_SOURCE MATERIAL:_
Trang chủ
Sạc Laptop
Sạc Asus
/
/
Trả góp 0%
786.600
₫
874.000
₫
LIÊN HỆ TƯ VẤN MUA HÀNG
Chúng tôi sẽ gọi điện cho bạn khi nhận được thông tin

_TASK DESCRIPTION:_
Each record must be returned exactly as it is written.

_WRITTEN SOLUTION:_
Trang chủ
Sạc Laptop
Sạc Asus
/
/
Trả góp 0%
786.600
₫
874.000
₫
LIÊN HỆ TƯ VẤN MUA HÀNG
Chúng tôi sẽ gọi điện cho bạn khi nhận được thông tin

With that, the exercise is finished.